_PAGE EXTRACT_
>>>>>

Social media like Facebook and Twitter are driving major changes in industry sectors like sales and marketing. It turns out that companies will now pay big money to celebrities for a mention in a tweet. The "currency of this realm," which is to say one's popularity on a social media site, is calibrated by the number of friends or followers one is able to attract. However, it turns out that these numbers can be manipulated by the use of bots (see: Social Media Bots Offer Phony Friends and Real Profit). Below are some details:
[A] giant pyramid scheme has emerged on social media, where fake friends now command real money. Here’s how the pyramid works: With minimal effort, I downloaded a piece of software called Twitter Supremacy. For $50 for a six-month license, the software...lets me fabricate an unlimited number of friends. Furthermore, I can program these fake accounts to tweet, retweet and follow others automatically, as if they were living, breathing users.....Who pays for these services? The bot creator said that his clients include well-known celebrities and brands, along with everyday people who want a social media ego boost....Consider, for example, that a celebrity like Kim Kardashian, who has 25 million Twitter followers, has been paid $10,000 to tweet about ShoeDazzle. Or that Charlie Sheen, who has 11 million followers, was reportedly paid $50,000 to tweet about internships.com. What if many of their followers are fake? Numerous reports have found that celebrities, politicians and companies often buy fake followers to enhance their perceived importance online.....The practice is so widespread that StatusPeople, a social media management company in London, has a web tool called the Fake Follower Check that it says can tell how many fake followers a person has. According to that tool, 6 percent of Ms. Kardashian’s followers are fake, as are 12 percent of Mr. Sheen’s.
For those of you like myself who don't sample Kim Kardashian's Twitter page often, here is a link to it. She is listed as having 25.6M followers. Prepare yourself for the extreme use of exclamation points in her tweets. Her's an example: You guys are gonna die!!!!!!! Mocking Jay was soooooooo good!!!!!! Putting aside the fact that some six per cent of her followers may be phony, the fact remains that some 25M are probably real people who seem to be very interested in her opinions about various issues. Even more important is the fact that she is reported to having been paid $10,000 for posting tweets of which perhaps a third of the characters may be exclamation points.
The relevance of all of this for the readership of Lab Soft News is that social media are also being used to discuss serious medical issues. I have blogged previously about the relationship between social medical and pharmaceutical companies (see: Limitations Placed on Big Pharma Facebook Pages). Here's an update on this topic: FDA Readies Social Media Rules For Big Pharma. Over the last six months, the FDA has released three draft guidance documents about this issue. The FDA sponsored a "Social Media Draft Guidance Webinar” last July. The slides for a PDF file of the webinar can be viewed here.
The FDA webinar slides linked to above are couched in dense bureaucratic and legal language. However, one point that comes through loud and clear is the references to the use of "third parties" by pharma companies to communicate on social media. The pharmaceutical industry has a history of using third parties such as "disease foundations" and their web sites for marketing their drugs. Some of these non-profit disease foundations are supported by large pharma grants so that they function as extensions and mouthpieces for drugs and companies. I have blogged about web sites with booby traps (see: Identifying Risky and Biased Medical Web Sites). Here is a quote from that note:
Jill of All Trades MD has posted a note about how to identify medical "booby traps" on the web. By this I mean web sites and blogs providing medical advice that is skewed, unscrupulous, or designed to sell you some product like vitamins. I am also bothered by "disease foundations" that sponsor what appear to be unbiased web sites but which receive most of their funding from pharmaceutical companies and medical device and may exhibit favoritism in this regard.

<<<<<

_PARTS OF THE EXERCISE_
1/ Translate this sentence from the blog post on social media into Spanish: "Over the last six months, the FDA has released three draft guidance documents about this issue."
2/ Please copy word for word the part of the blog post on social media that opens with the words containing "For those of" and closes with "be exclamation points.".
3/ For each statement, say yes or no according to the blog post on social media, and quote the words that decide it.
(a) A six-month license for Twitter Supremacy costs $50.
(b) The Fake Follower Check reports that 12 percent of Kim Kardashian's followers are fake.
(c) Charlie Sheen was reportedly paid $50,000 to tweet about internships.com.

_DATA_
>>>>>

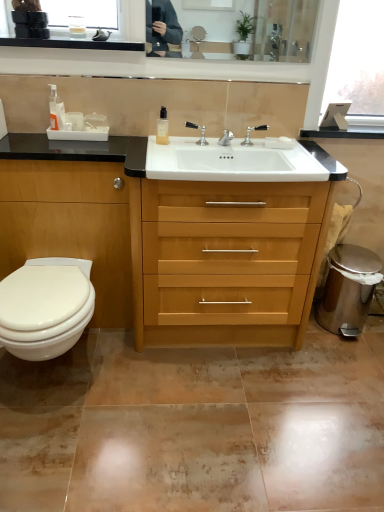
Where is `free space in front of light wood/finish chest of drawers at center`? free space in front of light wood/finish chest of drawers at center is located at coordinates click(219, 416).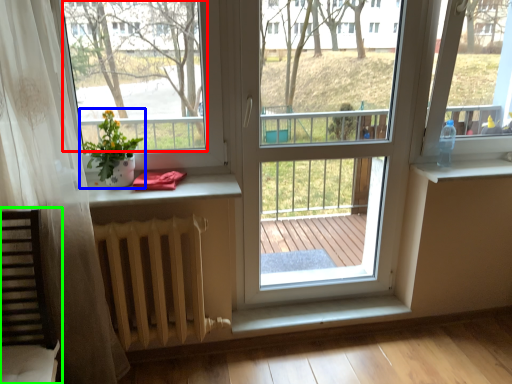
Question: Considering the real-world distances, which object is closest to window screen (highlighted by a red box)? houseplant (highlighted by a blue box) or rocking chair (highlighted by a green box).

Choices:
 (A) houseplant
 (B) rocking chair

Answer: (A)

<<<<<
>>>>>

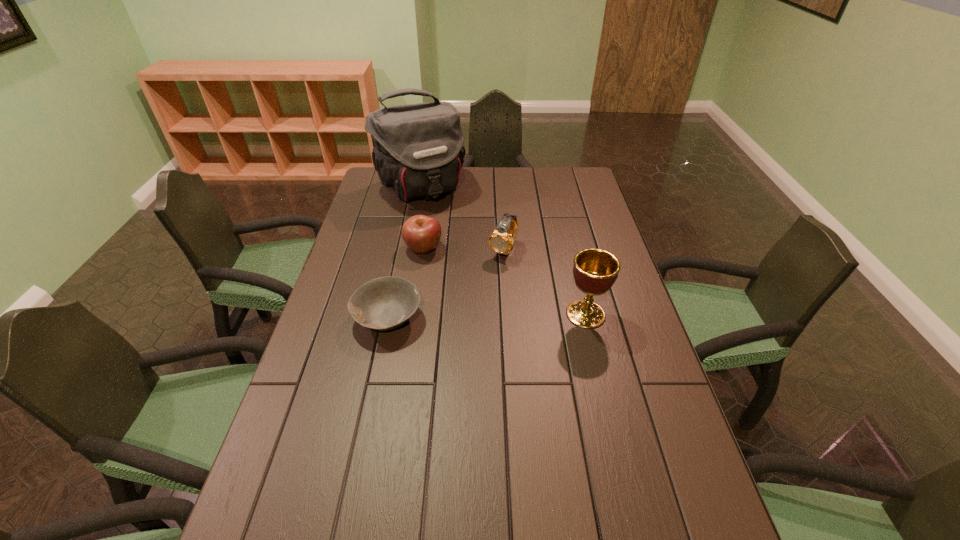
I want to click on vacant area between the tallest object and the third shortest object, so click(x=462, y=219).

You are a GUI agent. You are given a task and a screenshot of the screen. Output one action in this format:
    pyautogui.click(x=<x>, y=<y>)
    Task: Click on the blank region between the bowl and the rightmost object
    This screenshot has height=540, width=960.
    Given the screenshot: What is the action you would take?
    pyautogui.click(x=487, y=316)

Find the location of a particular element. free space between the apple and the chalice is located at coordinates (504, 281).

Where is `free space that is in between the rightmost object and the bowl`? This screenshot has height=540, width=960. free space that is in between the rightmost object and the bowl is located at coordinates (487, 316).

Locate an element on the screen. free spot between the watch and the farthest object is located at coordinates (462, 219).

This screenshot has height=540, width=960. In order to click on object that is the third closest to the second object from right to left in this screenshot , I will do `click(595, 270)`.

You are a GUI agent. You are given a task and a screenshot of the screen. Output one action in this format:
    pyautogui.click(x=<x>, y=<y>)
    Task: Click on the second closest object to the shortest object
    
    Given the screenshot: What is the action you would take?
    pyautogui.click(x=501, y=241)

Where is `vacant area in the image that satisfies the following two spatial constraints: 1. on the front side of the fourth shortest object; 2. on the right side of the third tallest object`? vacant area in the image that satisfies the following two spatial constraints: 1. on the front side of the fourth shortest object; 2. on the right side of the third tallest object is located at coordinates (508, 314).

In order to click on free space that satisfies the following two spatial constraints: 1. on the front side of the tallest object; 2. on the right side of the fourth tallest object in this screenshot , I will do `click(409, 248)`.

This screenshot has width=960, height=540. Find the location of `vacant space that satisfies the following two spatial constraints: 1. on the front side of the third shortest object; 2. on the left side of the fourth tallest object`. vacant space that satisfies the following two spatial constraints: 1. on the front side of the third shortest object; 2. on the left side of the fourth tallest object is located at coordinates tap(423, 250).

<<<<<

_TASK RESPONSES_
1/ En los últimos seis meses, la FDA ha publicado tres borradores de documentos de orientación sobre este tema.

2/
For those of you like myself who don't sample Kim Kardashian's Twitter page often, here is a link to it. She is listed as having 25.6M followers. Prepare yourself for the extreme use of exclamation points in her tweets. Her's an example: You guys are gonna die!!!!!!! Mocking Jay was soooooooo good!!!!!! Putting aside the fact that some six per cent of her followers may be phony, the fact remains that some 25M are probably real people who seem to be very interested in her opinions about various issues. Even more important is the fact that she is reported to having been paid $10,000 for posting tweets of which perhaps a third of the characters may be exclamation points.

3/
(a) Yes: "For $50 for a six-month license"
(b) No: "6 percent of Ms. Kardashian’s followers are fake, as are 12 percent of Mr. Sheen’s"
(c) Yes: "Charlie Sheen, who has 11 million followers, was reportedly paid $50,000 to tweet about internships.com"